The Conference on World Affairs took place on the University of Colorado Boulder campus this past week. There were many outstanding speakers and events throughout the week but one of the most intriguing presentations was a panel talking about the “Dialogue Between the Real and the Surreal”.
The panel consisted of four different professionals with different backgrounds. Lena Gutschan — an artist and entrepreneur from Montreal, Canada; Kate Lesta — a community-minded culture and arts organizer and producer from San Francisco, California; Eliot Peper — a novelist and strategist from Oakland, California; and Michael Spencer— a Professor of theater and performance design at Central Saint Martins in London.

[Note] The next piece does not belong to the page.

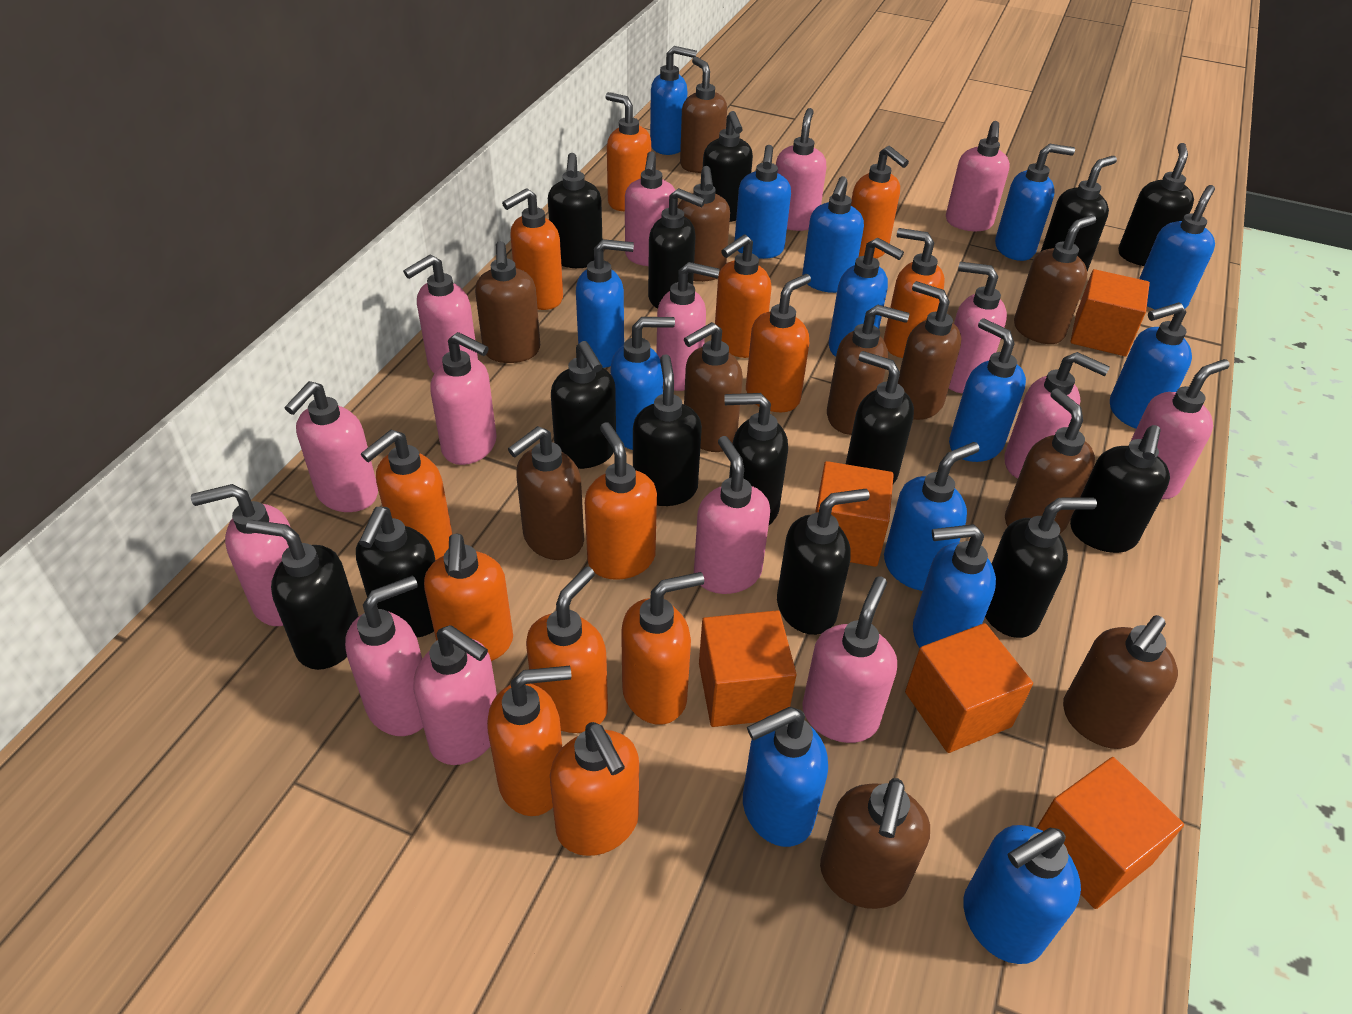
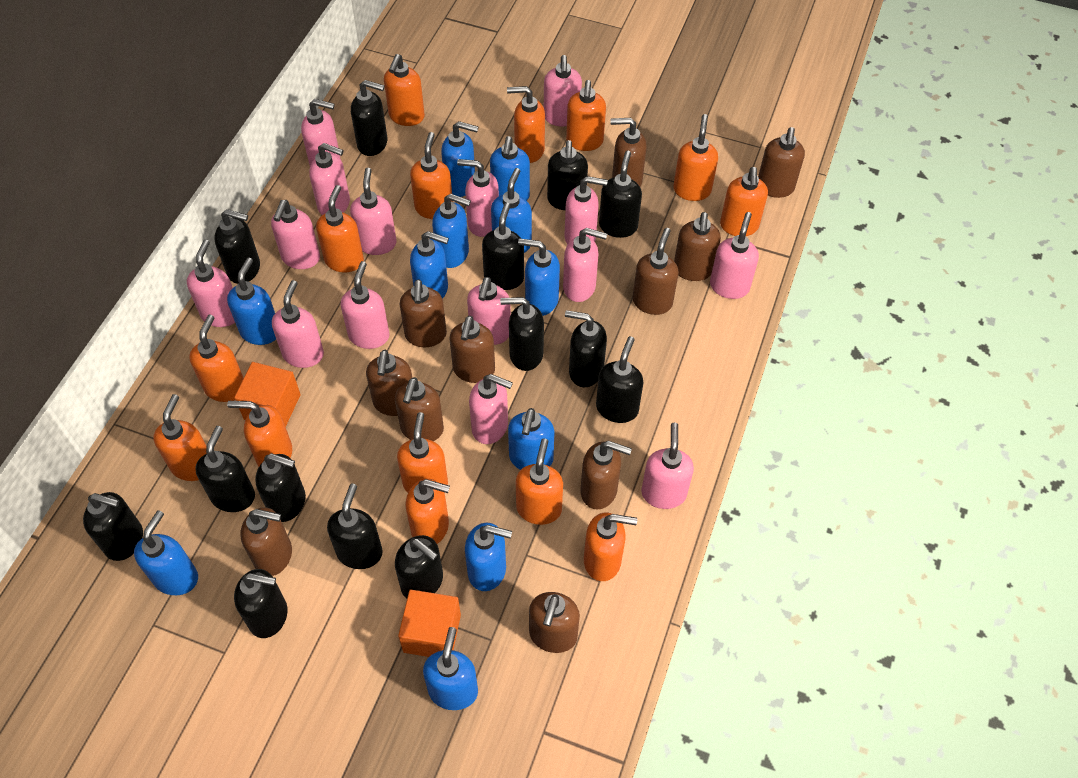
blue soap dispenser: [576,239,634,368] [610,317,675,450] [650,46,697,155] [735,145,791,259] [743,707,828,847] [802,176,864,293] [829,238,904,357] [884,442,980,591] [913,524,996,648] [949,318,1026,462] [963,825,1081,964] [995,144,1075,261] [1110,302,1192,429] [1139,185,1215,310] = 14 -> [134,510,198,595] [227,258,276,345] [410,231,449,299] [423,627,478,710] [432,193,471,268] [441,121,478,197] [465,523,512,591] [490,136,530,201] [491,168,532,253] [508,408,555,470] [518,238,560,316] = 11
orange cube: [699,610,796,727] [815,461,894,567] [905,623,1033,753] [1037,757,1184,909] [1070,269,1150,356] = 5 -> [234,362,301,427] [398,590,461,657] = 2
orange soap dispenser: [361,430,453,560] [424,534,513,661] [487,666,571,816] [502,188,563,310] [526,566,608,733] [550,722,639,856] [585,422,657,580] [605,92,651,211] [621,572,704,725] [715,234,772,358] [746,274,811,412] [851,146,909,258] [884,228,945,358] = 13 -> [153,394,207,481] [189,315,244,402] [227,401,292,467] [316,185,364,273] [384,54,425,126] [397,412,448,492] [406,479,450,544] [410,132,453,219] [507,86,545,163] [516,439,563,525] [566,80,606,151] [584,512,637,581] [673,114,718,201] [720,167,768,236] = 14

The panel began with each of the speakers introducing themselves and giving an overall opinion about what they believe the difference is between the real and the surreal. The panel was then given the opportunity to ask questions to each other. Finally, the audience was allowed to ask questions. Students were given priority when asking questions followed by the other audience members.
Throughout the panel discussion, there were many different ideas discussed. Michael Spencer argued that there’s no clear line between the real and the surreal.

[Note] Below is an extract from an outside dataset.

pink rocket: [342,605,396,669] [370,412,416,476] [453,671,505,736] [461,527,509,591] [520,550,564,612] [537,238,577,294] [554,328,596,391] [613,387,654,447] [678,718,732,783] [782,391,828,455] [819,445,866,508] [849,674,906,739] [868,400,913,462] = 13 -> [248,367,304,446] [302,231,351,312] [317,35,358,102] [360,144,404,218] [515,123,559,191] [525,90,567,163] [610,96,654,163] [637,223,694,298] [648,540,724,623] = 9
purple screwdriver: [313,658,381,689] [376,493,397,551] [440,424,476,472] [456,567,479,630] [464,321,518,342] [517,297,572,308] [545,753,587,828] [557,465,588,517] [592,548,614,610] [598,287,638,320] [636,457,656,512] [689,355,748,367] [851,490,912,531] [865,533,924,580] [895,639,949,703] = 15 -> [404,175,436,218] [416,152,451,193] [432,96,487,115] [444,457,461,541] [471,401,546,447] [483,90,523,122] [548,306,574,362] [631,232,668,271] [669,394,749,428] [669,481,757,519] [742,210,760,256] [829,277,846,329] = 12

“Depending on how you define it I could propose surreality is the new reality. The new normal condition. If surreality is hard to define reality is even harder to define,” said Spencer.
Eliot Peper talked about how as a writer, he tries to find a balance between things that feel real and things that are not as real.
“There are a few ways to look at surreality, at least from the literary angle,” he said, “if you interrogate yourself and your everyday experience, our day to day experiences are much weirder than we give them credit for.”
It was intriguing to consider how the real and surreal can be interpreted in everyday lives as people constantly go between them. An example of this could be the act of falling into a daydream — then snapping out of it and back into reality. There are so many surreal moments that happen throughout the day that they often aren’t considered as such. These moments are often misinterpreted or brushed aside as reality.
Lena Gutschan talked about how traveling to a foreign country or a new place always feels surreal at that moment. The surreal quality only lasts when we first encounter it. If someone went to a foreign country and then ended up spending three months there, it’s not surreal anymore. If someone finds themselves somewhere for long enough, it can become reality.
Lena also touched on how her job is real to her in many ways while prepping for the circus, but when it is said and done, it creates a surreal space.
“There are all of these real risks and real work that goes into creating a surreal world for the audience,” she said.
We can also interpret surreal moments in different ways. Kate Lesta talked about how she puts on events and performances for many different people.
“I mostly do event production and festival management. One of the real reasons I do that type of work is to create spaces where people can step out of their everyday reality and find that space in between.”
Often, the audience members attending these performances are having a surreal moment. But for Kate, the experience is real because her job is to organize and put on this event.
The “Dialogue Between the Real and the Surreal” is a difficult conversation to digest. Real and surreal moments happen constantly and often without warning or recognition. This panel allowed attendees to see how everyday actions are constantly made up of these moments that are ever-changing, creating a relevant and personally involving experience.